Sa renommée le conduit à devenir correspondant de l’Académie des sciences (1726) et le comte de Maurepas, secrétaire d’État de la marine, fait le déplacement depuis Versailles jusqu’à Rochefort pour assister à deux leçons d’anatomie du médecin, en 1727.

Cochon-Dupuy a les faveurs de la Cour. En 1753, il est anobli. Cette ascension sociale se concrétise par le mariage de sa fille qu’il donne au chef d’escadre, marquis de L’Estenduère.
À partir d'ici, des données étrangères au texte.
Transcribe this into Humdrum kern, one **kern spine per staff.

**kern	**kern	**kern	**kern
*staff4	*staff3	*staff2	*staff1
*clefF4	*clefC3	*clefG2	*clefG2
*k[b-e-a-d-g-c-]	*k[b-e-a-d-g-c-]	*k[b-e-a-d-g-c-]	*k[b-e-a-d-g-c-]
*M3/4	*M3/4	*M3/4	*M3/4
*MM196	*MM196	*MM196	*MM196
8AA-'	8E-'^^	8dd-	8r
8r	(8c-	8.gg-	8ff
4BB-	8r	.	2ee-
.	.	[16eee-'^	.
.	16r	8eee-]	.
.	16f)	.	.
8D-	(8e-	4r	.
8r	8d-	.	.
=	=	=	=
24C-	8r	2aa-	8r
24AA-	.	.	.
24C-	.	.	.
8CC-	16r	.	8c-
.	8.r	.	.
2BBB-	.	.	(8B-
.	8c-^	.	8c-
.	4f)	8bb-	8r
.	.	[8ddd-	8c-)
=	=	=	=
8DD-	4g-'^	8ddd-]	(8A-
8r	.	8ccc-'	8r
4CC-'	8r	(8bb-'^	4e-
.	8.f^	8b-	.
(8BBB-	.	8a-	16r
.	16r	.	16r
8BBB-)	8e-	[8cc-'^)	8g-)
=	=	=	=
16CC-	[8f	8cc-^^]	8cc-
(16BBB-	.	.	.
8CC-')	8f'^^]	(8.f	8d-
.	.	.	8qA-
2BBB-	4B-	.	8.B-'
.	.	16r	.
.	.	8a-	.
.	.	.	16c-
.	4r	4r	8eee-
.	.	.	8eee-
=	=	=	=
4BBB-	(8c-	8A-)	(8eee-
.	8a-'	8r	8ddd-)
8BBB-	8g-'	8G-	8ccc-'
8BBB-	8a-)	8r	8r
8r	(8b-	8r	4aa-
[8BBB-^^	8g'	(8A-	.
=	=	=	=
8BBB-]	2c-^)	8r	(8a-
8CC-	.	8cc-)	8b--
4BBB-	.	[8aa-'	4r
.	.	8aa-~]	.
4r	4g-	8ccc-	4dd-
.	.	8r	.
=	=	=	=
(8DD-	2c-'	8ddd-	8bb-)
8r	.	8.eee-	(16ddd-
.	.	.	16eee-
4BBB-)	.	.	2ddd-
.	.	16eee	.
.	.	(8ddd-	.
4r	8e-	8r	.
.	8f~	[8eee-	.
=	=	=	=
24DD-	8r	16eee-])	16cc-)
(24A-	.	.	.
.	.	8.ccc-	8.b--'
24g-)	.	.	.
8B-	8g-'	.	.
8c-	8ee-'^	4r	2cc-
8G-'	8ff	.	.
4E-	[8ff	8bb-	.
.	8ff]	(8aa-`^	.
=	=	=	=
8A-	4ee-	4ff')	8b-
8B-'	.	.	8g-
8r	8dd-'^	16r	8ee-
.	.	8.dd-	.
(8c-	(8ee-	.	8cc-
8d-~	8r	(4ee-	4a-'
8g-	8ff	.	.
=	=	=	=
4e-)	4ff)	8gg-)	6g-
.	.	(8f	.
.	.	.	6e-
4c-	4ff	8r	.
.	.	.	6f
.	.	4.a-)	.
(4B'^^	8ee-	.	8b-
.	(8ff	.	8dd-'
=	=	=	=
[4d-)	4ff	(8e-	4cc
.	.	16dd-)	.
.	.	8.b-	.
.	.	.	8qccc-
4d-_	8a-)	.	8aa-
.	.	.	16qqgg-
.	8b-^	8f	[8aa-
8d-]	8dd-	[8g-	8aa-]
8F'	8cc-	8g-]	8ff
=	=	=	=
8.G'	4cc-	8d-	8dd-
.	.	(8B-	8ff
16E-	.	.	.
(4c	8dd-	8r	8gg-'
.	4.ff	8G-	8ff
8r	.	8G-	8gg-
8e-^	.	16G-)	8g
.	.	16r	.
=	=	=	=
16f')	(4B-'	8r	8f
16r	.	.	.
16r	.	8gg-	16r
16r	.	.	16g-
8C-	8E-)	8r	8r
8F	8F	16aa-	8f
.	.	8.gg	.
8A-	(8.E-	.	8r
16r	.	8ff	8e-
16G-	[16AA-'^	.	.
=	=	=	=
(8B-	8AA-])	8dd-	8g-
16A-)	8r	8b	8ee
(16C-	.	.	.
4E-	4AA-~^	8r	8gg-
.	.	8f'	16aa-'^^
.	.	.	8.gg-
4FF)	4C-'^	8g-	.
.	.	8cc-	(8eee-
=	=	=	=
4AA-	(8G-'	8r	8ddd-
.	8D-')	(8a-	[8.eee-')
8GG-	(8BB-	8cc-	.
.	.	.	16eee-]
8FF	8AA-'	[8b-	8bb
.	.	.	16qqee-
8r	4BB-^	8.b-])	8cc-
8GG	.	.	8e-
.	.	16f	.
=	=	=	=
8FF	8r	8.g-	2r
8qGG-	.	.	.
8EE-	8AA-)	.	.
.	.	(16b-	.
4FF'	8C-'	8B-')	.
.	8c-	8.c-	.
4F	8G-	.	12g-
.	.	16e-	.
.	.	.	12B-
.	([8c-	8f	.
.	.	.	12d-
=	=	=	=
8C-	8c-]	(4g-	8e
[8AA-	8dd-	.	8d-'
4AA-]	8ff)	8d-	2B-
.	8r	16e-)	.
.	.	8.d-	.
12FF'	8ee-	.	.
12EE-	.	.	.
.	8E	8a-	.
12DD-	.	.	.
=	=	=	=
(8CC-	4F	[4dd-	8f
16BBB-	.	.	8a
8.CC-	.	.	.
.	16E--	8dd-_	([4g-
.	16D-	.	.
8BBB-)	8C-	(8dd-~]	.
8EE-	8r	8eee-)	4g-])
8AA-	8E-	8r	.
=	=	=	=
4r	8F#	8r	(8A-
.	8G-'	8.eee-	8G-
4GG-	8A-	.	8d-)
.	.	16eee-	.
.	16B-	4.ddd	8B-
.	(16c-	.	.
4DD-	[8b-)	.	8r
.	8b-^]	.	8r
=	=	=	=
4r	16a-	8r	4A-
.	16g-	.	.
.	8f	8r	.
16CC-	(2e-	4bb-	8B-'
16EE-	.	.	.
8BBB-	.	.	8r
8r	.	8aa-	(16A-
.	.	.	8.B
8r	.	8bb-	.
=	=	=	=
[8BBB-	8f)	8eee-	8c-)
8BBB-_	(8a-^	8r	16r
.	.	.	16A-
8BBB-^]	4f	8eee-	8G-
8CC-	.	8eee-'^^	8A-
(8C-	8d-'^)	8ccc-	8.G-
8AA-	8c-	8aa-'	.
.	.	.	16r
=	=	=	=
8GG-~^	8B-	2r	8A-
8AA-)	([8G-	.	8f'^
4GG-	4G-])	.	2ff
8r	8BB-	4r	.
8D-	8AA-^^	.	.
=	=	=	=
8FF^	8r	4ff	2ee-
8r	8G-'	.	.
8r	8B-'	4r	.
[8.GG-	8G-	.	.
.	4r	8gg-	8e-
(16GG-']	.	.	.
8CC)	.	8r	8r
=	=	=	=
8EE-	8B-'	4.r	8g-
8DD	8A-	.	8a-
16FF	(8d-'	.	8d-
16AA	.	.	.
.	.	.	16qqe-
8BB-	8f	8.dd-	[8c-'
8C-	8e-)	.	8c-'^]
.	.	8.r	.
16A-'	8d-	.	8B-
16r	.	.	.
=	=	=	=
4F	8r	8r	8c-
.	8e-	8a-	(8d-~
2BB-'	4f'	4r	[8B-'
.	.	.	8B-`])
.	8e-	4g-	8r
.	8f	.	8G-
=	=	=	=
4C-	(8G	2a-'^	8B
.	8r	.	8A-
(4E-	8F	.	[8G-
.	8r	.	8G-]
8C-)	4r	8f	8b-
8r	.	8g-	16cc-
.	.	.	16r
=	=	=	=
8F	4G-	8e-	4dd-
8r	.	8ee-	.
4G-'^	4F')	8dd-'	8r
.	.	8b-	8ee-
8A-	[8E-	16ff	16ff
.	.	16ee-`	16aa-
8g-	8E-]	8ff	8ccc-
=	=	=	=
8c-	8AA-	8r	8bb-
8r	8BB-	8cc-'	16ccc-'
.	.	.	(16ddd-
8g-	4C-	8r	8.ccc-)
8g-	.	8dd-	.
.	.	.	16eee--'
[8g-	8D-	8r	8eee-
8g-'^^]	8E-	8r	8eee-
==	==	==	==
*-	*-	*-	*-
La bibliothèque de l’ancienne école de médecine conserve les trois volumes de ses cours dispensés à ses élèves. Sur décision ministérielle, ils avaient été diffusés dans les autres arsenaux du royaume (Brest et Toulon). Malgré son savoir-faire, il ne peut rien contre l’épidémie de scorbut de l’escadre du bailli de Piosin, ramenée en 1745 depuis Louisbourg (île royale). L’hôpital perd alors 150 chirurgiens, apothicaires et aumôniers, pendant que Rochefort compte 3 000 victimes. La charge de médecin et de directeur de l’école de santé navale n’est pas une sinécure dans une ville qualifiée par ses contemporains de tombeau de la marine.

B. Gaspard Cochon-Dupuy (1710-1788), fils de Jean Cochon-Dupuy. « Docteur en médecine de la faculté de Paris. Directeur de l’École de médecine navale de Rochefort. Marié avec Marie Olive Desherbiers de Letanduere, fille d’Henri François, chef d’escadre, commandant de la Marine à Rochefort.

1735 : il est nommé médecin du port de Rochefort pour aider son père Jean et pour s’occuper de l’école d’anatomie et de chirurgie.

1741 : il est nommé Directeur du jardin botanique. Enseignant, son apport à l’École fut essentiel pour la botanique et le classement des plantes. 1743 : il est nommé second médecin du port en remplacement de Louis Gilet de Champoury.

1757 : au décès de son père, il est promu premier médecin du port et Directeur de l’École de chirurgie. Il le reste jusqu’à son décès en 1788.

1758 : il hérite du titre d’écuyer attribué à son père et il est fait chevalier de l’ordre de St Michel.

1768 : il rédige le règlement des Écoles de chirurgie qui fixe, articles VIII et IX, les modalités pratiques de l’enseignement de la botanique pour les médecins des Écoles. Associé régnicole de la Société royale de médecine ».